A parent who needs to care for their child when the regular caregiver becomes ill or infected has the right to leave, even if the parent is not entitled to temporary parental allowance due to the:
- the child is younger than 240 days, or the child is younger than 240 days and the parent is covered under the Social Security Code.
Section 3 of the Social Security Code.
In addition to those discussed, employees may be entitled to various other kinds of leave, either under law or under the terms of a collective bargaining agreement, including:
- Leave for Immigrants to study Swedish – An employee who has been admitted to municipal adult education in Swedish for immigrants or equivalent education at folk high school according to Chapter 20 or 24. The School Act (2010: 800) has the right to be vacant from its organization to participate in the teaching. The time during which an employee is unemployed under this Act is counted as worked time in the application of other regulations. The employer must be informed that the employee wants to exercise his right to leave at least one month before the start of the leave. The employee may interrupt an onset of leave and resume work to the same extent as before the leave. Act (1986:163) on the right to leave for education in Swedish for immigrants, Sec 1-3.

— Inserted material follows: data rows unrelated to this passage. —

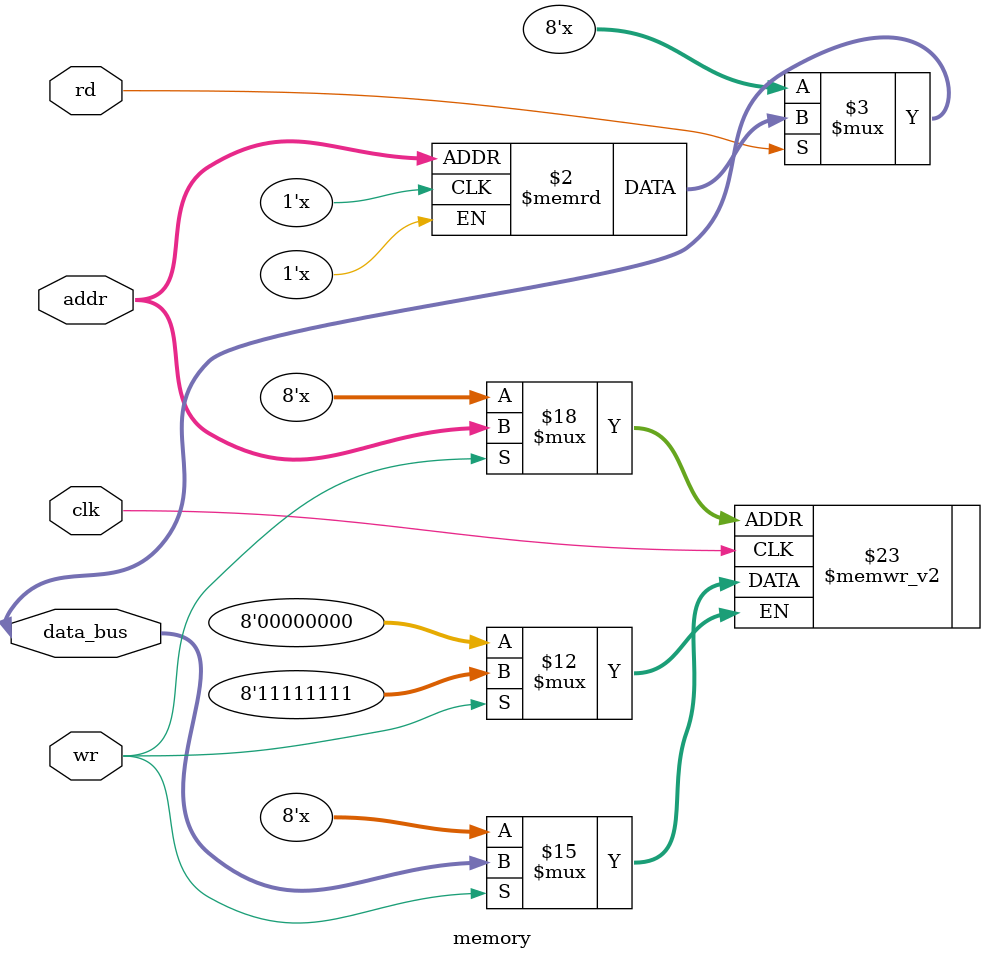
<source format=v>
module memory (
    input clk,
    input rd,
    input wr,
    input [7:0] addr,
    inout [7:0] data_bus
);
    reg [7:0] mem [0:255]; 
    assign data_bus = (rd) ? mem[addr] : 8'bz;
    always @(posedge clk) begin
        if (wr) begin
            mem[addr] <= data_bus;
        end
    end
endmodule
</source>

- Leave for political assignments at the local and regional levels in another country – The elected representatives have the right to leave their employment which is necessary for them to fulfill their duties. Leave should include time for meetings of municipal bodies, other meetings necessary for the assignments, travel to and from meetings, and necessary daily rest immediately before or after the meetings. The right to leave shall also apply to proxy members, board deputies, and lay auditors or equivalent other auditors and their alternates in legal entities The elected representatives have the right to reasonable compensation for the income and financial benefits they lose when they fulfill their tasks. Rev 2018: 26 Leave for political assignments at local and regional levels in another country.

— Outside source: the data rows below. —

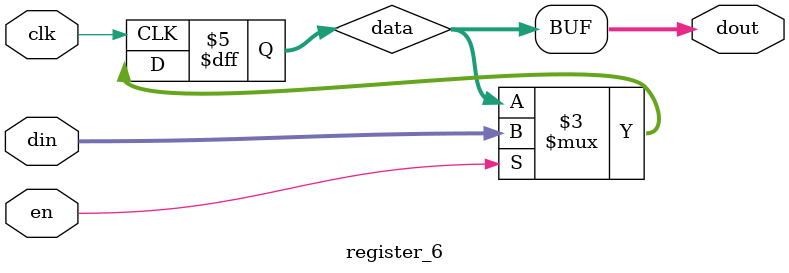
<source format=v>
module register_6 #(parameter WIDTH=32) (
    input clk,
    input en,
    input [WIDTH-1:0] din,
    output [WIDTH-1:0] dout
    );
reg [WIDTH-1:0] data;
initial data = 0;
always @ (posedge clk)
    if (en)
        data <= din;
assign dout = data;
endmodule
</source>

- Leave to Conduct Business – An employee is entitled to full unpaid leave from work for a maximum of 6 months in order to conduct business activities himself or through a legal person. However, the employee’s business must not compete with the employer’s business. The leave must also not cause significant inconvenience to the employer’s activities. The employee will be eligible for leave if they have been employed by the employer for either the last 6 months or a total of at least 12 months in the last 2 years. An employee who wishes to exercise the right to leave must notify the employer of this at least 3 months before the start of the leave. Act (1997: 1293) on the right to leave to conduct business: Sections 3 and 4.

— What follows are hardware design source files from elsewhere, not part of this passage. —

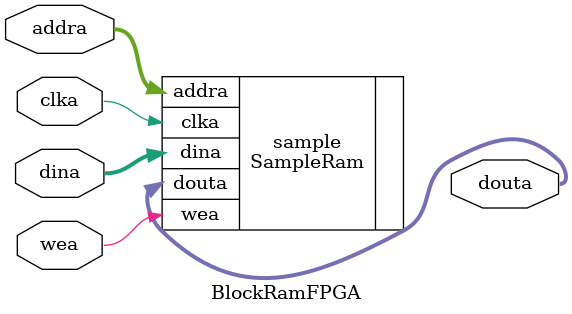
<source format=v>
`timescale 1ns / 1ps
module BlockRamFPGA(
input clka,
input wea,
input [6:0] addra,
input [31:0] dina,
output [31:0] douta
    );
	 
 SampleRam sample (
  .clka(clka), // input clka
  .wea(wea), // input [0 : 0] wea
  .addra(addra), // input [6 : 0] addra
  .dina(dina), // input [31 : 0] dina
  .douta(douta) // output [31 : 0] douta
);


endmodule

</source>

- Leave for urgent family reasons – An employee is entitled to full leave from their work during a period when they receive full related benefits from the social security bar and to shorten the working time to one-quarter, to one-half, or to three-quarters during a time when he or she receives three-quarters, half or a quarter’s compensation. Law (1998: 209) on the right to leave for urgent family reasons Section 1 & 2.
Under the 1974 Study Leave Act, employees have an absolute right to unpaid leaves of absence for study purposes when certain conditions are present. The study must be systematic but may be unrelated to the employee’s current work. The employee has an unconditional right to resume former employment, either the same job or an equivalent one, after completion of the studies or at an earlier date. Study Leave Act, 1974, §§ 31.